La acción educativa pretende la formación docente permanente (su actualización) y la reflexión sobre la práctica cotidiana. El proceso de enseñar, que implica a la vez el proceso de educar y, también, de aprender, contiene la búsqueda de conocer. Es por ello, que una de las razones de quien quiere hacerse educador, es la disposición a la pelea por la defensa de sus derechos. Algo tan importante como esto es pensar la práctica como la mejor manera de perfeccionar la práctica misma. El educador aprende al enseñar, si es humilde y está dispuesto a repensar lo pensado y revisar sus posiciones, a aprender de sus alumnos, esto no implica que se no se capacite responsablemente.
Si bien el que enseña es el educador, esto no significa que pueda enseñar lo que no sabe, su responsabilidad es prepararse. Debe estudiar quien se prepara para la tarea docente y quien ya lo es rehacer su saber para enseñar mejor.
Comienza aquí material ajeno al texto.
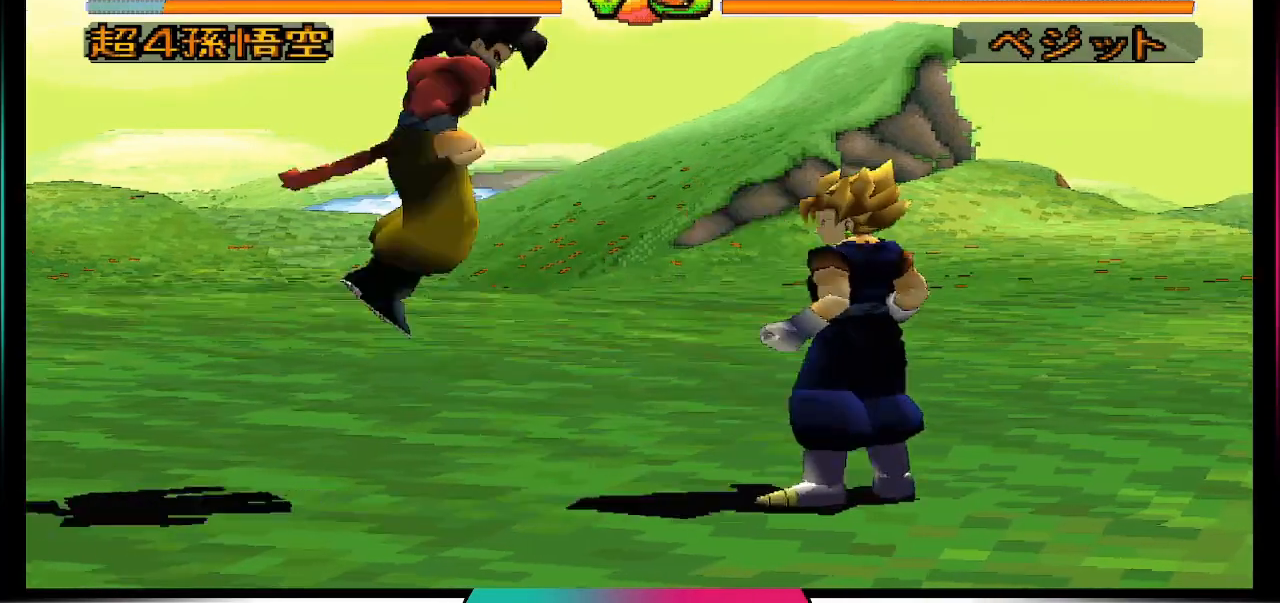
{"buttons": [], "left_stick": "center", "right_stick": "center", "events": [[133, "DPAD_UP", "up"], [167, "CIRCLE", "down"], [167, "DPAD_LEFT", "up"], [300, "CIRCLE", "up"]]}
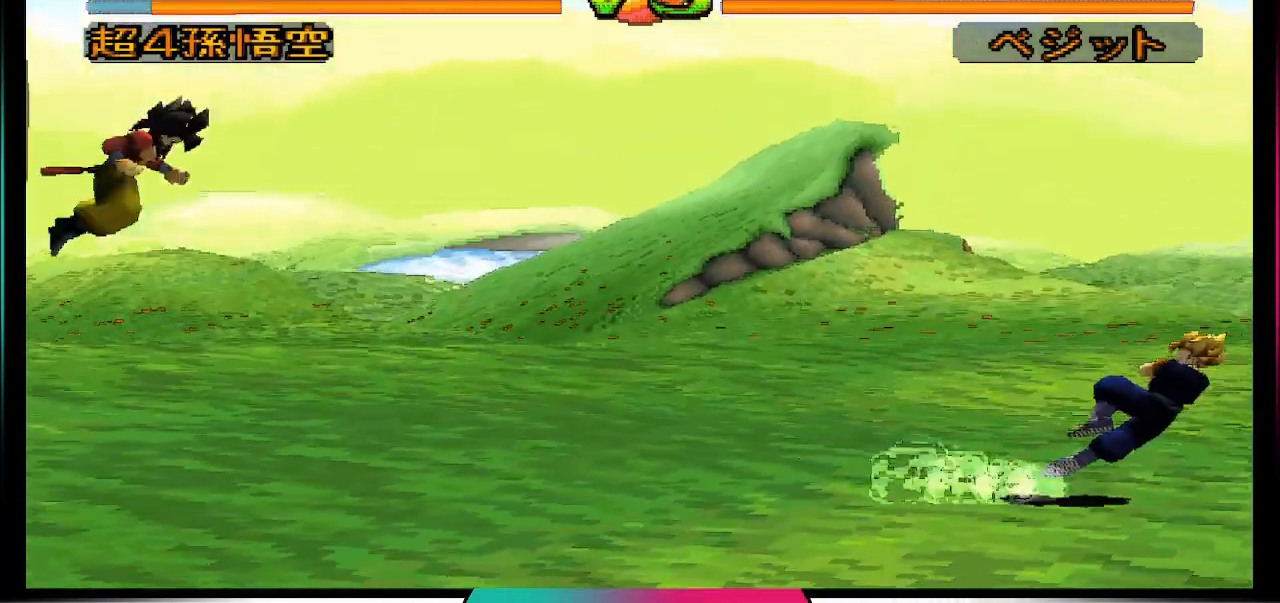
{"buttons": [], "left_stick": "center", "right_stick": "center", "events": []}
La idea es poder hacer una lectura crítica de nuestro propio quehacer. Muchas veces, suele suceder que durante nuestra preparación ante determinados obstáculos que se nos presentan retrocedemos. Este es uno de los errores que podemos cometer mientras nos preparamos para ser docentes. La vocación como parte de las vivencias de un sujeto no permanece inalterable en el tiempo. Se reconstituye en la experiencia, en el reconocimiento que los estudiantes brindan al docente y en el proceso reflexivo que realiza el docente al analizar su labor y las consecuencias de su accionar.